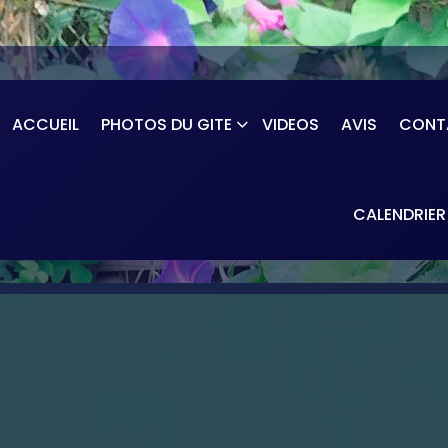
ACCUEIL
PHOTOS DU GITE
VIDEOS
AVIS
CONTA
CALENDRIER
───
• [What the exercise asks]
Repeat the text read from the records above line for line, leaving out the pictures.

• [Exercise result]
ACCUEIL
PHOTOS DU GITE
VIDEOS
AVIS
CONTA
CALENDRIER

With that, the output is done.